A previous study on the cost of incisional glaucoma surgery roughly simulated surgery-related costs based on US Medicare-allowable fees and expected clinical practice [6]. However, the estimation was not accurate because the costs of outpatient clinic visits and ophthalmic examinations such as visual field tests were omitted for simplicity. To overcome this limitation, we included all possible direct cost drivers in the calculation. The results of this study can be used for future cost-effectiveness analyses.

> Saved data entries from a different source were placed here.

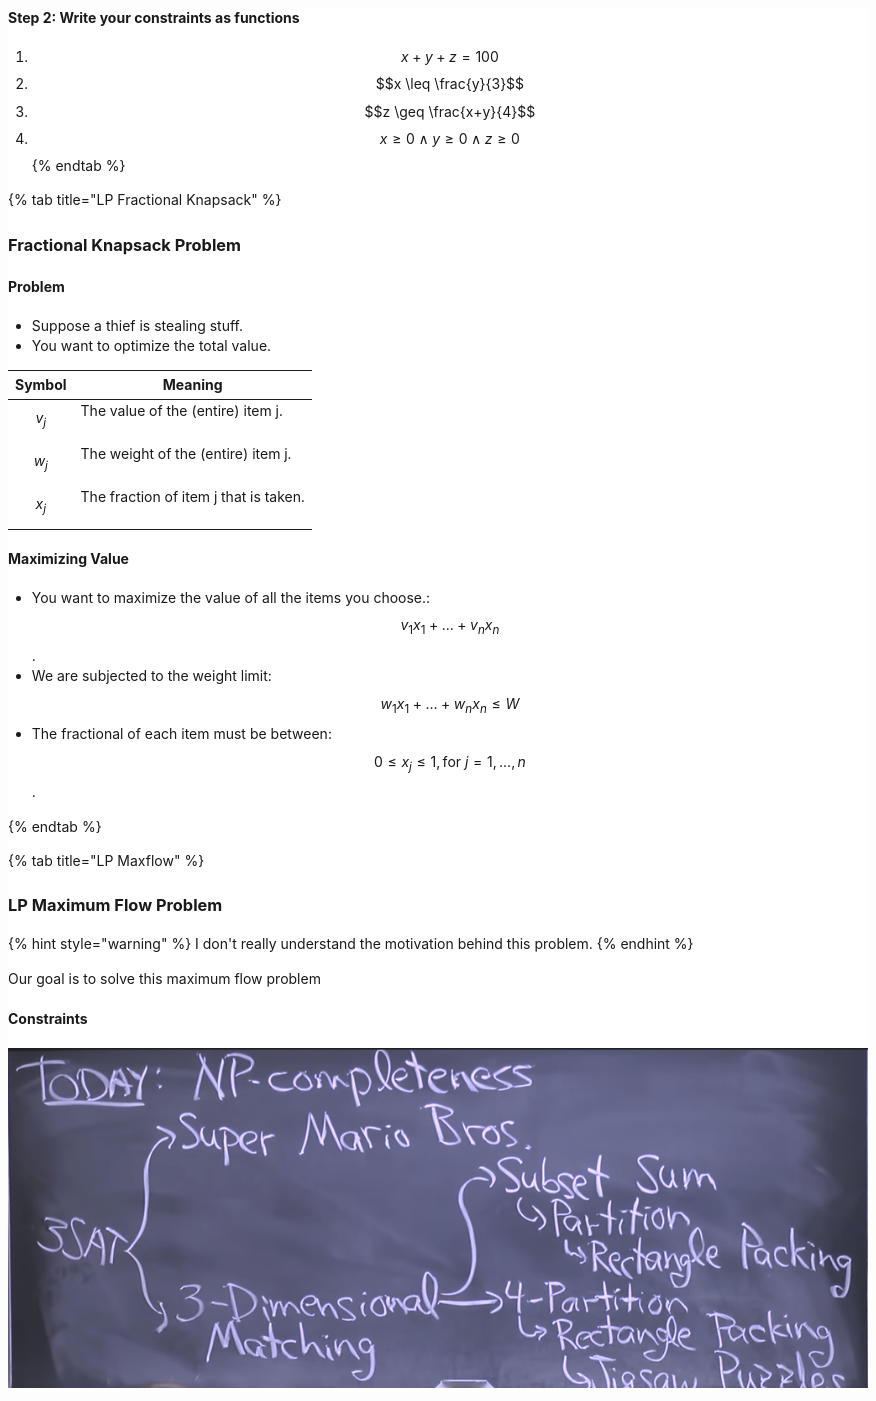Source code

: #### Step 2: Write your constraints as functions

1. $$x+y+z = 100$$&#x20;
2. $$x \leq \frac{y}{3}$$&#x20;
3. $$z \geq \frac{x+y}{4}$$&#x20;
4. $$x \geq 0 \land y \geq 0 \land z \geq 0$$&#x20;
{% endtab %}

{% tab title="LP Fractional Knapsack" %}
### Fractional Knapsack Problem

#### Problem

* Suppose a thief is stealing stuff.
* You want to optimize the total value.

| Symbol   | Meaning                               |
| -------- | ------------------------------------- |
| $$v_j$$  | The value of the (entire) item j.     |
| $$w_j$$  | The weight of the (entire) item j.    |
| $$x_j$$  | The fraction of item j that is taken. |

#### Maximizing Value

* You want to maximize the value of all the items you choose.: $$v_1x_1 + ... + v_nx_n$$ .
* We are subjected to the weight limit: $$w_1x_1 + ... + w_nx_n \leq W$$&#x20;
* The fractional of each item must be between: $$0 \leq x_j \leq 1, \text{for } j = 1, ..., n$$ .


{% endtab %}

{% tab title="LP Maxflow" %}
### LP Maximum Flow Problem

{% hint style="warning" %}
I don't really understand the motivation behind this problem.
{% endhint %}

Our goal is to solve this maximum flow problem&#x20;

#### Constraints

![Graphical Depiction of Constraints](<../../.gitbook/assets/image (99).png>)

This study has several limitations. First, we counted outpatient visits and re-admissions only at hospitals where the initial surgeries were performed. Thus, we might have underestimated the postoperative costs. Second, the costs were calculated per patient rather than per eye because it was impossible to separate the outpatient costs for each eye. Third, we included only hospitals that provide data on outpatient clinics. Therefore, the proportion of large-scale hospitals and academic hospitals was higher than that in Japan. This may have resulted in an increased proportion of severe cases and shorter follow-up periods. Fourth, in cases where patients visited other physicians and ophthalmologists on the same day, the office visit cost for the other department was included in this study. Fifth, only inpatient surgeries were included. According to the National Database of Health Insurance Claims and Specific Health Checkups of Japan Open Data, the percentage of inpatient procedures was 70.5% in patients undergoing incisional glaucoma surgeries and 3.6% in those receiving laser therapies in 2019 [28]. Therefore, the results of incisional surgeries would have reflected the nationwide reality, whereas those of laser therapies might have been biased to some extent. Finally, some misclassifications and miscoding may be present in the administrative database.

CONCLUSIONS

The one-year total costs of incisional glaucoma surgeries and laser therapies in a real-world setting were assessed in this study. Our results revealed that tube shunt surgery was the most expensive procedure. Filtering surgeries in which conjunctival blebs are constructed required long hospital stays and incurred high postoperative costs. Although the costs of laser therapies were relatively low, their cost-effectiveness compared with incisional surgeries needs further analysis. Our results would be valuable information to assist in conducting future cost-effectiveness analyses.

CONFLICTS OF INTEREST STATEMENT

The authors declare no conflicts of interest in relation to the work presented in the manuscript.

ACKNOWLEDGMENTS

This work was supported by grants from the Ministry of Health, Labour and Welfare, Japan (21AA2007 and 22AA2003), and the Ministry of Education, Culture, Sports, Science and Technology, Japan (20H03907).